The APIs return comprehensive security analytics including protocol adoption rates, error patterns, threat scores, and migration trends. This enables real-time insights into web security posture, HTTPS adoption progress, and protocol-based threat detection across your entire web infrastructure.
Why a managed ClickHouse service simplifies this work
Managing ClickHouse infrastructure involves complex decisions around cluster sizing, storage configuration, ingestion pipelines, and API hosting. A managed service like Tinybird removes operational burdens while providing additional capabilities.
The protocol extraction patterns we've covered work the same way whether you're running self-hosted ClickHouse or using Tinybird. However, with Tinybird, you can go from raw URL data to a production API significantly faster than with traditional approaches.
Key advantages of managed services include:
- High-throughput ingestion: Built-in connectors handle streaming data from various sources without custom pipeline code
- SQL-based transformations: Create data pipelines using familiar SQL syntax instead of complex ETL frameworks
- Production-grade APIs: Token-authenticated HTTP endpoints with automatic scaling and monitoring
- Zero infrastructure management: Focus on building features instead of managing clusters, storage, and networking
For teams looking to build real-time analytics without the operational complexity, managed ClickHouse services offer compelling advantages over self-hosted deployments.
Sign up for Tinybird's free plan to start building real-time URL analytics APIs without the infrastructure complexity.
FAQs about extracting URL protocols in ClickHouse
Can I index the protocol column for faster filtering?
You can create indexes, but protocols are low-cardinality data by nature. Using LowCardinality(String)
typically provides better memory usage and performance than secondary indexes for GROUP BY
and filter operations. If you still need an index for highly selective filters, consider bloom filter indexes on the protocol column.
How do I update existing rows to include protocol data?
You have several options depending on your data size and downtime tolerance.
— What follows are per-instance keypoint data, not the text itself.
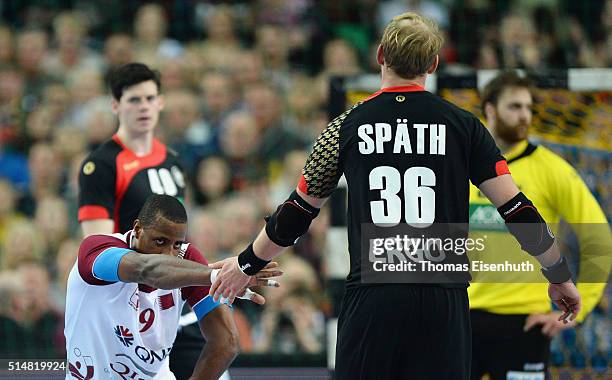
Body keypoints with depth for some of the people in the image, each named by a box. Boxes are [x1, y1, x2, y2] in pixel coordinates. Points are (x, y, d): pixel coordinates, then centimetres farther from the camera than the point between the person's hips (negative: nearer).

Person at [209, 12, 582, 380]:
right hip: (443, 302, 0)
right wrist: (560, 276, 18)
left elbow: (296, 214, 13)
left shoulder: (348, 126, 6)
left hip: (371, 299, 0)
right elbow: (518, 211, 4)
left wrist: (247, 264, 28)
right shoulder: (463, 125, 5)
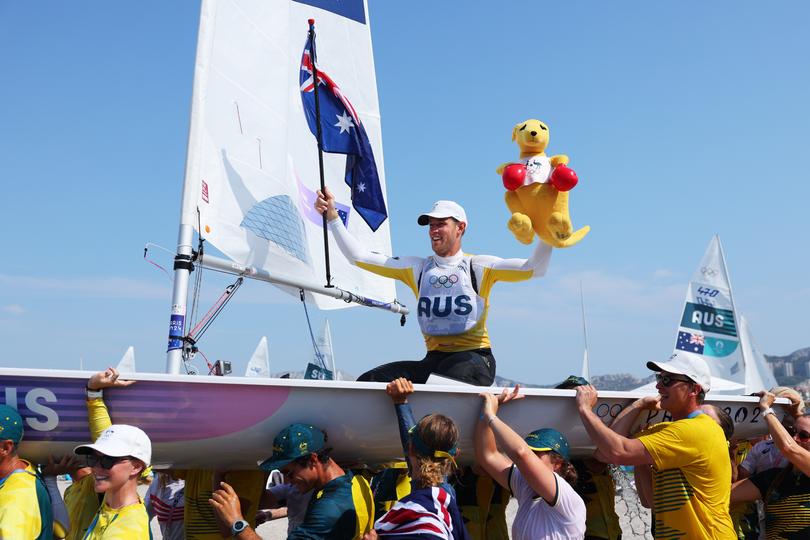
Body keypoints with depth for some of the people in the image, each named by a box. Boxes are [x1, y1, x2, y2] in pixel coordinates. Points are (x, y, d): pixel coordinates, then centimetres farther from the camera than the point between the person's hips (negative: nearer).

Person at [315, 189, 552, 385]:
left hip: (474, 357, -4)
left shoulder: (478, 267, 6)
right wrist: (332, 216, 8)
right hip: (434, 359, 4)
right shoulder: (418, 268, 16)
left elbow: (535, 268, -3)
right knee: (368, 382, -17)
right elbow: (358, 256, 14)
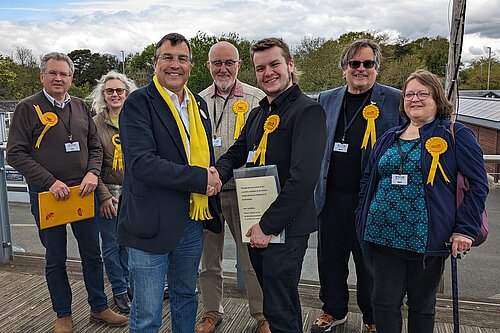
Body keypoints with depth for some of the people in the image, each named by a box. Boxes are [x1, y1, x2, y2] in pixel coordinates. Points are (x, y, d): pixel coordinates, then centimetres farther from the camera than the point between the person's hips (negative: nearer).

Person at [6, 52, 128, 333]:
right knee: (55, 259, 10)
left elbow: (95, 146, 12)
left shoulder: (80, 107, 9)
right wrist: (50, 182, -17)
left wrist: (92, 173, -8)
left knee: (92, 254, 11)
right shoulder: (28, 108, -4)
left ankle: (99, 308, 27)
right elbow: (16, 154, -8)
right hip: (47, 194, -3)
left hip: (83, 192, 4)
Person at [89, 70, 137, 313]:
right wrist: (104, 195, -10)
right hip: (107, 193, -2)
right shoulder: (96, 123, -4)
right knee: (111, 245, 8)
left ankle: (130, 285, 30)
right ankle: (119, 291, 24)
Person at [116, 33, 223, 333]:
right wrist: (200, 178, -20)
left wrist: (212, 175, 2)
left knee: (186, 297, 24)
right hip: (151, 224, -6)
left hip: (192, 222, 6)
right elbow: (142, 162, -21)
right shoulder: (139, 103, -10)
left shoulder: (199, 104, 11)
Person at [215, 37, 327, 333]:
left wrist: (269, 225, -20)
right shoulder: (258, 114, 13)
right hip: (257, 225, 8)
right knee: (280, 299, 23)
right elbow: (237, 153, 15)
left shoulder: (308, 110, -15)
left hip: (286, 226, -8)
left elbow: (303, 178, -23)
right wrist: (218, 173, -9)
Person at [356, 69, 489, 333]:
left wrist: (466, 229, -12)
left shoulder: (455, 135, -2)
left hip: (426, 239, -3)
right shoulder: (389, 138, 12)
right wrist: (365, 219, 9)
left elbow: (478, 183, -5)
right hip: (382, 236, 4)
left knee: (422, 305, 14)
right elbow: (368, 180, 18)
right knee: (384, 302, 9)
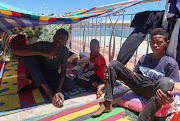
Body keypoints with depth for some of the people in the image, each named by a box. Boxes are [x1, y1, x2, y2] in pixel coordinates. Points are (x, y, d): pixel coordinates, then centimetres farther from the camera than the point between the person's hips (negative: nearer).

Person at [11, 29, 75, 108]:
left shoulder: (64, 51, -13)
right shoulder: (43, 45, -20)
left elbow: (63, 71, -16)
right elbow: (14, 51, -30)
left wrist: (59, 90, -34)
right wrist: (42, 53, -41)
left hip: (51, 76, 1)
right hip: (36, 74, -1)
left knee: (71, 85, -24)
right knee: (27, 55, -29)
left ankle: (35, 84, -15)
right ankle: (49, 92, -36)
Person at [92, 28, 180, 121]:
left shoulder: (171, 63, -4)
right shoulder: (144, 58, 12)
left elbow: (170, 86, -9)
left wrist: (170, 99, -36)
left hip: (152, 92, -4)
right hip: (138, 85, 5)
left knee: (165, 82, -39)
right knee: (114, 64, -6)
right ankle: (107, 104, -12)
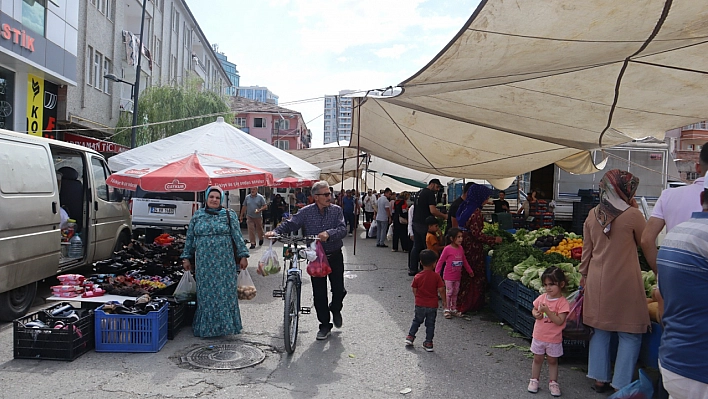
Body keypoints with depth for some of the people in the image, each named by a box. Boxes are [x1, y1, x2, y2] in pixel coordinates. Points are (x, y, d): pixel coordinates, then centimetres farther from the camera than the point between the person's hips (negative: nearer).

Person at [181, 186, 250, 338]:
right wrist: (186, 258, 8)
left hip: (224, 263, -2)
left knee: (225, 293, 2)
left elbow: (238, 236, 0)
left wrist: (243, 256, -5)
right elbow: (189, 238, 11)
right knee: (205, 294, 7)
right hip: (203, 262, 2)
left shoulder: (229, 215, 3)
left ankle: (225, 325, 13)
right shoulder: (197, 215, 9)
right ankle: (205, 327, 17)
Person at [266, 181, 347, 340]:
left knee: (339, 290, 3)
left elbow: (343, 229, -14)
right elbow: (290, 224, -8)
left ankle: (335, 309, 38)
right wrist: (276, 231, -26)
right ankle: (325, 325, 19)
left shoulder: (337, 210, -2)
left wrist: (329, 233, -33)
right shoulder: (306, 212, -1)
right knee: (319, 293, 4)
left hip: (335, 256, 0)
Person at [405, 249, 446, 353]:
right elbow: (441, 290, -12)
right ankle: (428, 343, 14)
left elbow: (414, 291, -2)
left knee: (417, 321, 22)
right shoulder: (436, 276, -11)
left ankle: (410, 337, 19)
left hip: (420, 305, 1)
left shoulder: (417, 277, -7)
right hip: (432, 305, -1)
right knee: (430, 324, 11)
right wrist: (444, 301, 1)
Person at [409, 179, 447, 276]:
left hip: (416, 223, 9)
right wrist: (445, 216, -12)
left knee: (416, 246, 12)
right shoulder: (430, 194, -12)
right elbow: (433, 211, -21)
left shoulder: (420, 192, 18)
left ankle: (412, 269, 14)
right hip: (424, 224, -9)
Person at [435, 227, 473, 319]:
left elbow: (464, 260, 16)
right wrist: (437, 273, -15)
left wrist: (470, 271, 25)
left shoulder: (460, 248, 2)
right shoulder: (447, 249, -16)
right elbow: (441, 261, -12)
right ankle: (447, 310, 13)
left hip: (457, 276, 6)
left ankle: (454, 309, 25)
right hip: (448, 277, -6)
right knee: (449, 292, 1)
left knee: (455, 293, 14)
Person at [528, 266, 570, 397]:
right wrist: (536, 314, -12)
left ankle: (553, 382, 28)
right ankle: (534, 380, 29)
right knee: (537, 359, 16)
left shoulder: (562, 302, -18)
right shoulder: (541, 298, -3)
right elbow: (533, 309, 10)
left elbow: (559, 321, -22)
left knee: (552, 361, 13)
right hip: (538, 336, 4)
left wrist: (547, 311, -30)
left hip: (554, 339, -4)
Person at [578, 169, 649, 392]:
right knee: (630, 334, 7)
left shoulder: (593, 214, 3)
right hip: (625, 282, -5)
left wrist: (584, 274, 19)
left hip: (597, 281, 5)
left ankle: (600, 379, 24)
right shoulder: (632, 215, -11)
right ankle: (622, 385, 10)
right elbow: (646, 243, 6)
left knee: (600, 330, 15)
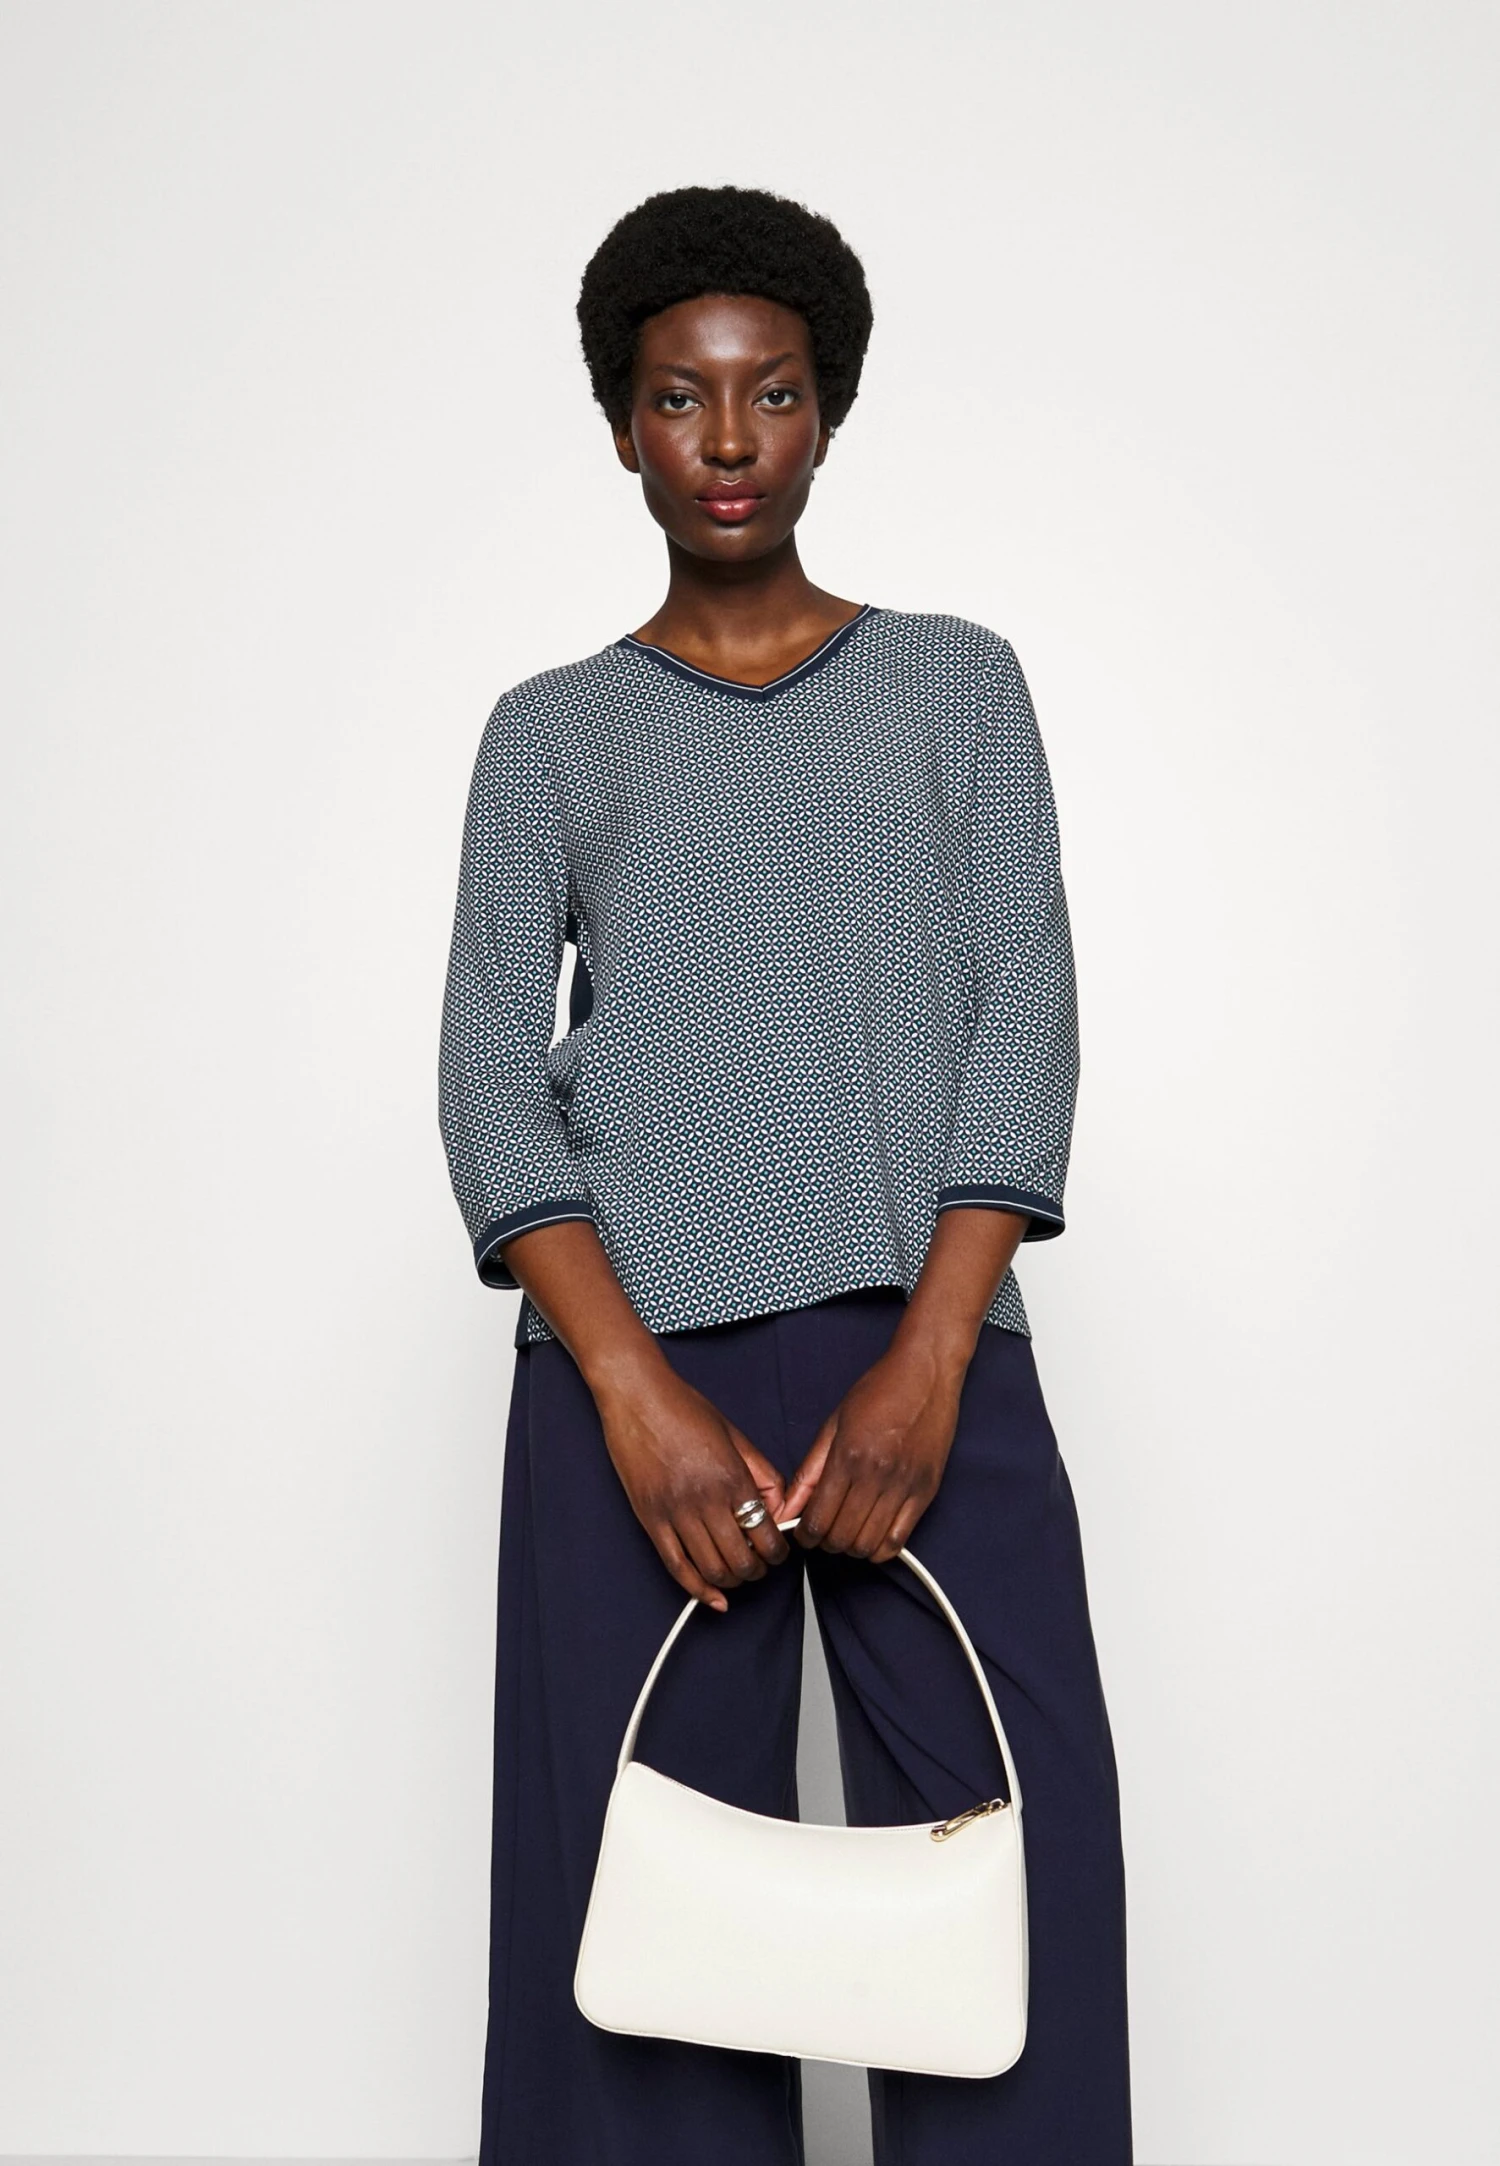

Add a new column and backfill it, create a new enriched table with INSERT SELECT
, or use a materialized view for new data while migrating old data as a batch job. The materialized view approach is often the most practical for large datasets.
Does the protocol function allocate memory for each call?
The protocol()
function is lightweight and optimized for performance. However, repeatedly computing it at read time over large datasets still consumes CPU cycles. Precomputing protocols via materialized views or projections is usually more efficient, and storing results as LowCardinality(String)
further reduces memory usage while speeding up aggregations.